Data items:

- - -

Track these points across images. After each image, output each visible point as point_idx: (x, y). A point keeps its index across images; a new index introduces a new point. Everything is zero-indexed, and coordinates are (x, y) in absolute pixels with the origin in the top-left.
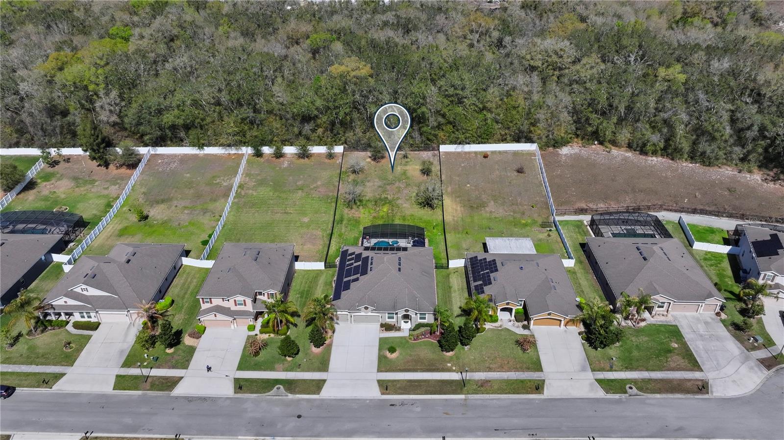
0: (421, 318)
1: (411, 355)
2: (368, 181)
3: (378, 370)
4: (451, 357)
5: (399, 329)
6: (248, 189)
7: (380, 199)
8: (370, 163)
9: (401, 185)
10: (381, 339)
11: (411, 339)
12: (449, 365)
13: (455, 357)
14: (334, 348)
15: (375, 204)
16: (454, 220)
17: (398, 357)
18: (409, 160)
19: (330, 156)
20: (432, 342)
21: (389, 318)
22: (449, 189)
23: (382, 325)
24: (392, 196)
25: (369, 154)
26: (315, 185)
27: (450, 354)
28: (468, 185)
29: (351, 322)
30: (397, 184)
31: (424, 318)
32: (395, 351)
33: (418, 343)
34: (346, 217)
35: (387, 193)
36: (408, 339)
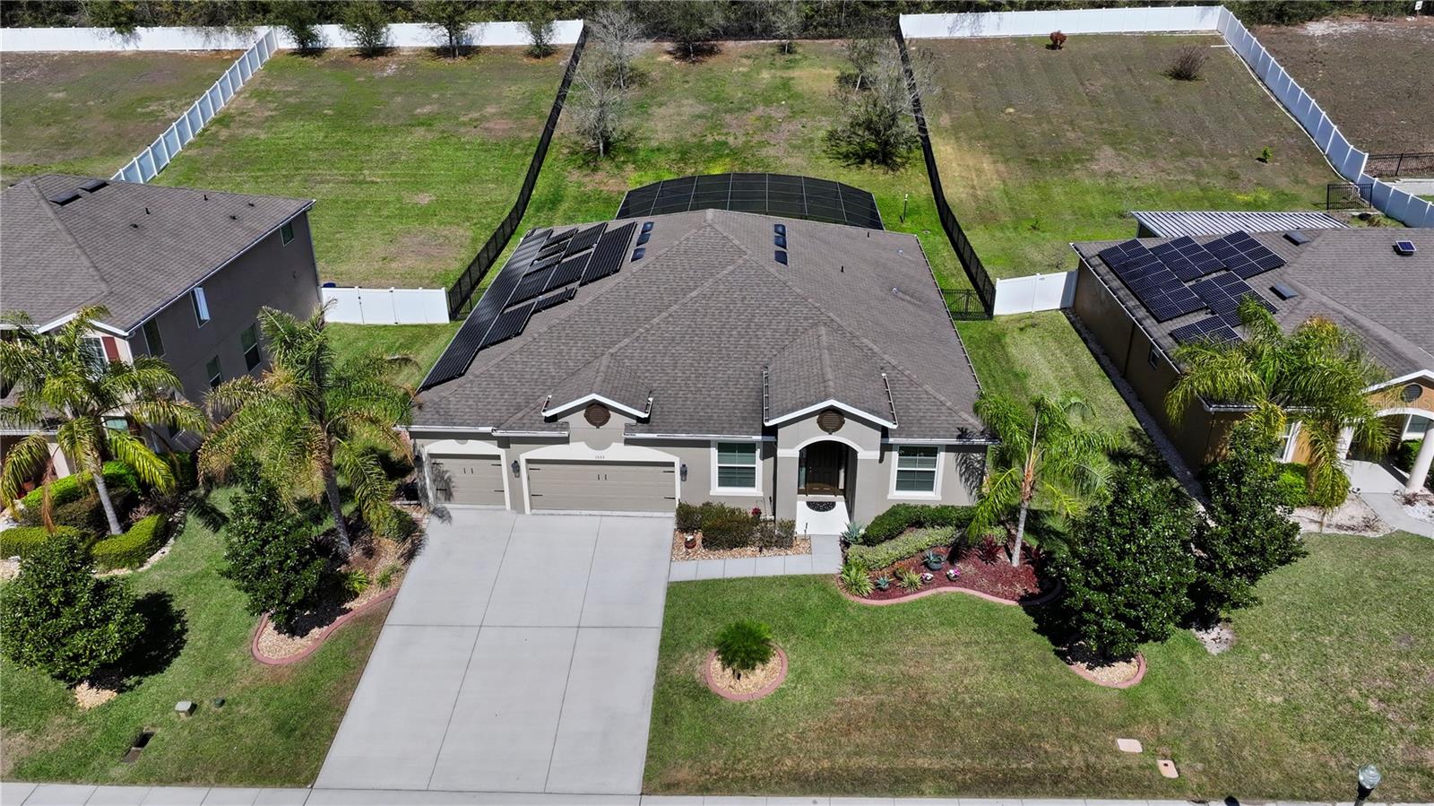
0: (906, 481)
1: (864, 683)
2: (661, 105)
3: (648, 777)
4: (1131, 698)
5: (782, 537)
6: (248, 125)
7: (700, 146)
8: (669, 64)
9: (773, 114)
10: (676, 592)
11: (854, 587)
12: (1129, 746)
13: (1152, 695)
14: (388, 639)
15: (682, 159)
16: (975, 196)
17: (781, 693)
18: (798, 57)
19: (542, 51)
20: (990, 607)
21: (727, 477)
22: (945, 120)
23: (687, 519)
24: (742, 139)
25: (668, 45)
26: (476, 115)
27: (1118, 675)
28: (1011, 110)
29: (517, 506)
30: (760, 110)
31: (926, 481)
32: (764, 661)
33: (904, 609)
34: (572, 190)
35: (725, 131)
36: (836, 588)
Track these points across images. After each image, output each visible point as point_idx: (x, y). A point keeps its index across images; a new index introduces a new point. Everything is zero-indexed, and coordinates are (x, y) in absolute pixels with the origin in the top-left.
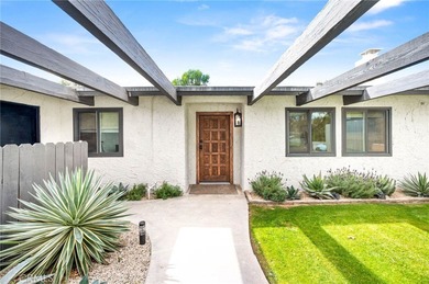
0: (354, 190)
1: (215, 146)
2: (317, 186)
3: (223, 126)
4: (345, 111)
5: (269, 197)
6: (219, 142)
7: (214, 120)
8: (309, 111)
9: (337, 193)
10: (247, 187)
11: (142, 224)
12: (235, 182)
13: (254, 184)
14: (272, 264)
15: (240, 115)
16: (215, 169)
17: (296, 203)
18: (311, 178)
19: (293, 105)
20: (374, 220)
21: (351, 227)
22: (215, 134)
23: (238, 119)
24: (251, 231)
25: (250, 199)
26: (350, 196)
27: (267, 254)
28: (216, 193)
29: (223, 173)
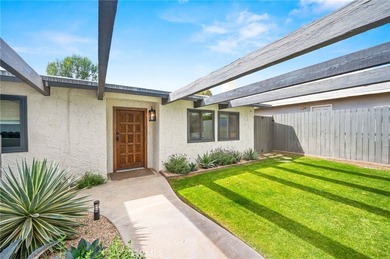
0: (225, 161)
1: (131, 137)
2: (206, 161)
3: (138, 120)
4: (219, 113)
5: (180, 172)
6: (135, 133)
7: (130, 115)
8: (200, 112)
9: (217, 163)
10: (161, 168)
11: (96, 203)
12: (149, 166)
13: (166, 164)
14: (196, 204)
15: (154, 112)
16: (131, 157)
17: (196, 173)
18: (202, 156)
19: (192, 107)
20: (235, 174)
21: (226, 179)
22: (130, 127)
23: (152, 115)
24: (176, 193)
25: (167, 175)
26: (222, 164)
27: (191, 201)
28: (136, 176)
29: (138, 160)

- - -

Directions.
Copy the whole listing above word for word, leaving out the pictures.

Expected answer.
Track these points across images. After each image, output each visible point as point_idx: (x, y). A point keeps its index across images; a new index introduces a new point. Everything is zero-indexed, and coordinates are (x, y) in absolute pixels with the origin in the top-left.
0: (421, 318)
1: (411, 355)
2: (368, 181)
3: (378, 370)
4: (451, 357)
5: (399, 329)
6: (248, 189)
7: (380, 199)
8: (370, 163)
9: (401, 185)
10: (381, 339)
11: (411, 339)
12: (449, 365)
13: (455, 357)
14: (334, 348)
15: (375, 204)
16: (454, 220)
17: (398, 357)
18: (409, 160)
19: (330, 156)
20: (432, 342)
21: (389, 318)
22: (449, 189)
23: (382, 325)
24: (392, 196)
25: (369, 154)
26: (315, 185)
27: (450, 354)
28: (468, 185)
29: (351, 322)
30: (397, 184)
31: (424, 318)
32: (395, 351)
33: (418, 343)
34: (346, 217)
35: (387, 193)
36: (408, 339)
0: (906, 481)
1: (864, 683)
2: (661, 105)
3: (648, 777)
4: (1131, 698)
5: (782, 537)
6: (248, 125)
7: (700, 146)
8: (669, 64)
9: (773, 114)
10: (676, 592)
11: (854, 587)
12: (1129, 746)
13: (1152, 695)
14: (388, 639)
15: (682, 159)
16: (975, 196)
17: (781, 693)
18: (798, 57)
19: (542, 51)
20: (990, 607)
21: (727, 477)
22: (945, 120)
23: (687, 519)
24: (742, 139)
25: (668, 45)
26: (476, 115)
27: (1118, 675)
28: (1011, 110)
29: (517, 506)
30: (760, 110)
31: (926, 481)
32: (764, 661)
33: (904, 609)
34: (572, 190)
35: (725, 131)
36: (836, 588)
Track these points across images. After each image, output each visible point as point_idx: (x, y). A point keeps its index across images; a new index introduces a new point. Everything is zero-indexed, and coordinates are (x, y) in absolute pixels with the origin in the top-left.
0: (354, 190)
1: (215, 146)
2: (317, 186)
3: (223, 126)
4: (345, 111)
5: (269, 197)
6: (219, 142)
7: (214, 120)
8: (309, 111)
9: (337, 193)
10: (247, 187)
11: (142, 224)
12: (235, 182)
13: (254, 184)
14: (272, 264)
15: (240, 115)
16: (215, 169)
17: (296, 203)
18: (311, 178)
19: (293, 105)
20: (374, 220)
21: (351, 227)
22: (215, 134)
23: (238, 119)
24: (251, 231)
25: (250, 199)
26: (350, 196)
27: (267, 254)
28: (216, 193)
29: (223, 173)
0: (225, 161)
1: (131, 137)
2: (206, 161)
3: (138, 120)
4: (219, 113)
5: (180, 172)
6: (135, 133)
7: (130, 115)
8: (200, 112)
9: (217, 163)
10: (161, 168)
11: (96, 203)
12: (149, 166)
13: (166, 164)
14: (196, 204)
15: (154, 112)
16: (131, 157)
17: (196, 173)
18: (202, 156)
19: (192, 107)
20: (235, 174)
21: (226, 179)
22: (130, 127)
23: (152, 115)
24: (176, 193)
25: (167, 175)
26: (222, 164)
27: (191, 201)
28: (136, 176)
29: (138, 160)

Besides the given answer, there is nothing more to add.